(SUPPLIED RECORDS)
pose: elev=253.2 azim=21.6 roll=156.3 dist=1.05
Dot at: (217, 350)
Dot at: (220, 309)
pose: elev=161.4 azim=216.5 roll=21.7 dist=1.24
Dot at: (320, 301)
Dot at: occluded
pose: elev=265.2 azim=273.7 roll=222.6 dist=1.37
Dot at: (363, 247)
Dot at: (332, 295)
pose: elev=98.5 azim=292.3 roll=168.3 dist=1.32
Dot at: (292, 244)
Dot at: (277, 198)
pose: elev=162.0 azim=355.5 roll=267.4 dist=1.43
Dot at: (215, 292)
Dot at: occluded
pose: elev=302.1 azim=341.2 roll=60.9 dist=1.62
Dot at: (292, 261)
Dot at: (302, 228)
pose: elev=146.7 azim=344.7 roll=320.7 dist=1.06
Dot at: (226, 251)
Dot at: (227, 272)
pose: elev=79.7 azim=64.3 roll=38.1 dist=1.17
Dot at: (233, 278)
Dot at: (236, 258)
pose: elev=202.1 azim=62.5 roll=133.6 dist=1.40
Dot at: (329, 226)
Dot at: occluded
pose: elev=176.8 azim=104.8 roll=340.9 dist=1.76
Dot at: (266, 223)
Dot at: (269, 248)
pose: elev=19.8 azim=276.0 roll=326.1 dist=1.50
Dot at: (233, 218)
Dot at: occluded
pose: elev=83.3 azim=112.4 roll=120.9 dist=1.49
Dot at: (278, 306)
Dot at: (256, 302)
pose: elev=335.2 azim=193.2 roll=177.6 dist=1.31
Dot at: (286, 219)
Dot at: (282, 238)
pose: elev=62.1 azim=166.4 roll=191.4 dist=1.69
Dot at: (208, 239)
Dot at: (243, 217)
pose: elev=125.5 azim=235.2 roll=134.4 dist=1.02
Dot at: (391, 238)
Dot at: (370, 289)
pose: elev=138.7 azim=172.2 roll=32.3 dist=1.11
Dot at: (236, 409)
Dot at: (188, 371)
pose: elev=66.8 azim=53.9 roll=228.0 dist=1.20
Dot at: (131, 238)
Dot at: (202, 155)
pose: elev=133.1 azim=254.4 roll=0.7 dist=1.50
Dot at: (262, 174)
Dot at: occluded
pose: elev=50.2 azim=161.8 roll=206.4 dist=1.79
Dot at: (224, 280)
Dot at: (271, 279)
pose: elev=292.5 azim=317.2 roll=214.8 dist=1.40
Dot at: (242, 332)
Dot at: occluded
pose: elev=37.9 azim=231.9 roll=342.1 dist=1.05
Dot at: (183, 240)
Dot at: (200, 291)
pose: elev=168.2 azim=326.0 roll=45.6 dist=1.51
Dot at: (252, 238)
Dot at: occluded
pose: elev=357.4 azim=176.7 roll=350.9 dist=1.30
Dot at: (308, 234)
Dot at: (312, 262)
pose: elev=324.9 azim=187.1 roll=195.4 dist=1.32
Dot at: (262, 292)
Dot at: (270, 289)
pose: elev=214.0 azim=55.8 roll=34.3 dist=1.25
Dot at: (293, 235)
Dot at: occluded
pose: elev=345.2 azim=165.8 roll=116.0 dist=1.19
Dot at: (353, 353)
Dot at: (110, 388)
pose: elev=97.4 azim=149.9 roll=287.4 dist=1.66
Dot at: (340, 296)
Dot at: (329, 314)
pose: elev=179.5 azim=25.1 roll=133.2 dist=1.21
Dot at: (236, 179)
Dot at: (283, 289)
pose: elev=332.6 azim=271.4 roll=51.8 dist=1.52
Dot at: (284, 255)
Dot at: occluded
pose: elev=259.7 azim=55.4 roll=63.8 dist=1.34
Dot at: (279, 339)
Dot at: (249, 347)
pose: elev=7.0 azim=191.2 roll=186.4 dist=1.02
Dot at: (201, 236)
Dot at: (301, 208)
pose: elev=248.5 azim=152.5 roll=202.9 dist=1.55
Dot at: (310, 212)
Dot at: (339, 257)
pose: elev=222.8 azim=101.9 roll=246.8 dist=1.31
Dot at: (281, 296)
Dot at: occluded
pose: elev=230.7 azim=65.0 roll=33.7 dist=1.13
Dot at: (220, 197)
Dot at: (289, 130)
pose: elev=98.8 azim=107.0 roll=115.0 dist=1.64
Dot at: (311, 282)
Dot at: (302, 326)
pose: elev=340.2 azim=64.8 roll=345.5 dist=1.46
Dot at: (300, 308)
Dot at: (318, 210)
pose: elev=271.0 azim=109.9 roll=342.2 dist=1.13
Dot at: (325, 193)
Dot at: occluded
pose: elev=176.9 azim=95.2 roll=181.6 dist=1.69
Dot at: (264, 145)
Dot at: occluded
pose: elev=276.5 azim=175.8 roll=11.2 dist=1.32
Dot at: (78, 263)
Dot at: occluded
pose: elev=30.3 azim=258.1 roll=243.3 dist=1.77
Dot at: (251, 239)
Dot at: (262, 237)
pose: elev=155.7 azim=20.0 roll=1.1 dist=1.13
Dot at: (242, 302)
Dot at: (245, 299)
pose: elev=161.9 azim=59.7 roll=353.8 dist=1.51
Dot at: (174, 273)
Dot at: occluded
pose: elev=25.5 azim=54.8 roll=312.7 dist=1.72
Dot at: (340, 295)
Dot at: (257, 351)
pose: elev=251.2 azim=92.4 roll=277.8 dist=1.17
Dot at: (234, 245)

(EXERCISE REQUIREMENTS)
Copy all of the lines above without changing anything.

(ANSWER BELOW)
pose: elev=253.2 azim=21.6 roll=156.3 dist=1.05
Dot at: (217, 350)
Dot at: (220, 309)
pose: elev=161.4 azim=216.5 roll=21.7 dist=1.24
Dot at: (320, 301)
Dot at: occluded
pose: elev=265.2 azim=273.7 roll=222.6 dist=1.37
Dot at: (363, 247)
Dot at: (332, 295)
pose: elev=98.5 azim=292.3 roll=168.3 dist=1.32
Dot at: (292, 244)
Dot at: (277, 198)
pose: elev=162.0 azim=355.5 roll=267.4 dist=1.43
Dot at: (215, 292)
Dot at: occluded
pose: elev=302.1 azim=341.2 roll=60.9 dist=1.62
Dot at: (292, 261)
Dot at: (302, 228)
pose: elev=146.7 azim=344.7 roll=320.7 dist=1.06
Dot at: (226, 251)
Dot at: (227, 272)
pose: elev=79.7 azim=64.3 roll=38.1 dist=1.17
Dot at: (233, 278)
Dot at: (236, 258)
pose: elev=202.1 azim=62.5 roll=133.6 dist=1.40
Dot at: (329, 226)
Dot at: occluded
pose: elev=176.8 azim=104.8 roll=340.9 dist=1.76
Dot at: (266, 223)
Dot at: (269, 248)
pose: elev=19.8 azim=276.0 roll=326.1 dist=1.50
Dot at: (233, 218)
Dot at: occluded
pose: elev=83.3 azim=112.4 roll=120.9 dist=1.49
Dot at: (278, 306)
Dot at: (256, 302)
pose: elev=335.2 azim=193.2 roll=177.6 dist=1.31
Dot at: (286, 219)
Dot at: (282, 238)
pose: elev=62.1 azim=166.4 roll=191.4 dist=1.69
Dot at: (208, 239)
Dot at: (243, 217)
pose: elev=125.5 azim=235.2 roll=134.4 dist=1.02
Dot at: (391, 238)
Dot at: (370, 289)
pose: elev=138.7 azim=172.2 roll=32.3 dist=1.11
Dot at: (236, 409)
Dot at: (188, 371)
pose: elev=66.8 azim=53.9 roll=228.0 dist=1.20
Dot at: (131, 238)
Dot at: (202, 155)
pose: elev=133.1 azim=254.4 roll=0.7 dist=1.50
Dot at: (262, 174)
Dot at: occluded
pose: elev=50.2 azim=161.8 roll=206.4 dist=1.79
Dot at: (224, 280)
Dot at: (271, 279)
pose: elev=292.5 azim=317.2 roll=214.8 dist=1.40
Dot at: (242, 332)
Dot at: occluded
pose: elev=37.9 azim=231.9 roll=342.1 dist=1.05
Dot at: (183, 240)
Dot at: (200, 291)
pose: elev=168.2 azim=326.0 roll=45.6 dist=1.51
Dot at: (252, 238)
Dot at: occluded
pose: elev=357.4 azim=176.7 roll=350.9 dist=1.30
Dot at: (308, 234)
Dot at: (312, 262)
pose: elev=324.9 azim=187.1 roll=195.4 dist=1.32
Dot at: (262, 292)
Dot at: (270, 289)
pose: elev=214.0 azim=55.8 roll=34.3 dist=1.25
Dot at: (293, 235)
Dot at: occluded
pose: elev=345.2 azim=165.8 roll=116.0 dist=1.19
Dot at: (353, 353)
Dot at: (110, 388)
pose: elev=97.4 azim=149.9 roll=287.4 dist=1.66
Dot at: (340, 296)
Dot at: (329, 314)
pose: elev=179.5 azim=25.1 roll=133.2 dist=1.21
Dot at: (236, 179)
Dot at: (283, 289)
pose: elev=332.6 azim=271.4 roll=51.8 dist=1.52
Dot at: (284, 255)
Dot at: occluded
pose: elev=259.7 azim=55.4 roll=63.8 dist=1.34
Dot at: (279, 339)
Dot at: (249, 347)
pose: elev=7.0 azim=191.2 roll=186.4 dist=1.02
Dot at: (201, 236)
Dot at: (301, 208)
pose: elev=248.5 azim=152.5 roll=202.9 dist=1.55
Dot at: (310, 212)
Dot at: (339, 257)
pose: elev=222.8 azim=101.9 roll=246.8 dist=1.31
Dot at: (281, 296)
Dot at: occluded
pose: elev=230.7 azim=65.0 roll=33.7 dist=1.13
Dot at: (220, 197)
Dot at: (289, 130)
pose: elev=98.8 azim=107.0 roll=115.0 dist=1.64
Dot at: (311, 282)
Dot at: (302, 326)
pose: elev=340.2 azim=64.8 roll=345.5 dist=1.46
Dot at: (300, 308)
Dot at: (318, 210)
pose: elev=271.0 azim=109.9 roll=342.2 dist=1.13
Dot at: (325, 193)
Dot at: occluded
pose: elev=176.9 azim=95.2 roll=181.6 dist=1.69
Dot at: (264, 145)
Dot at: occluded
pose: elev=276.5 azim=175.8 roll=11.2 dist=1.32
Dot at: (78, 263)
Dot at: occluded
pose: elev=30.3 azim=258.1 roll=243.3 dist=1.77
Dot at: (251, 239)
Dot at: (262, 237)
pose: elev=155.7 azim=20.0 roll=1.1 dist=1.13
Dot at: (242, 302)
Dot at: (245, 299)
pose: elev=161.9 azim=59.7 roll=353.8 dist=1.51
Dot at: (174, 273)
Dot at: occluded
pose: elev=25.5 azim=54.8 roll=312.7 dist=1.72
Dot at: (340, 295)
Dot at: (257, 351)
pose: elev=251.2 azim=92.4 roll=277.8 dist=1.17
Dot at: (234, 245)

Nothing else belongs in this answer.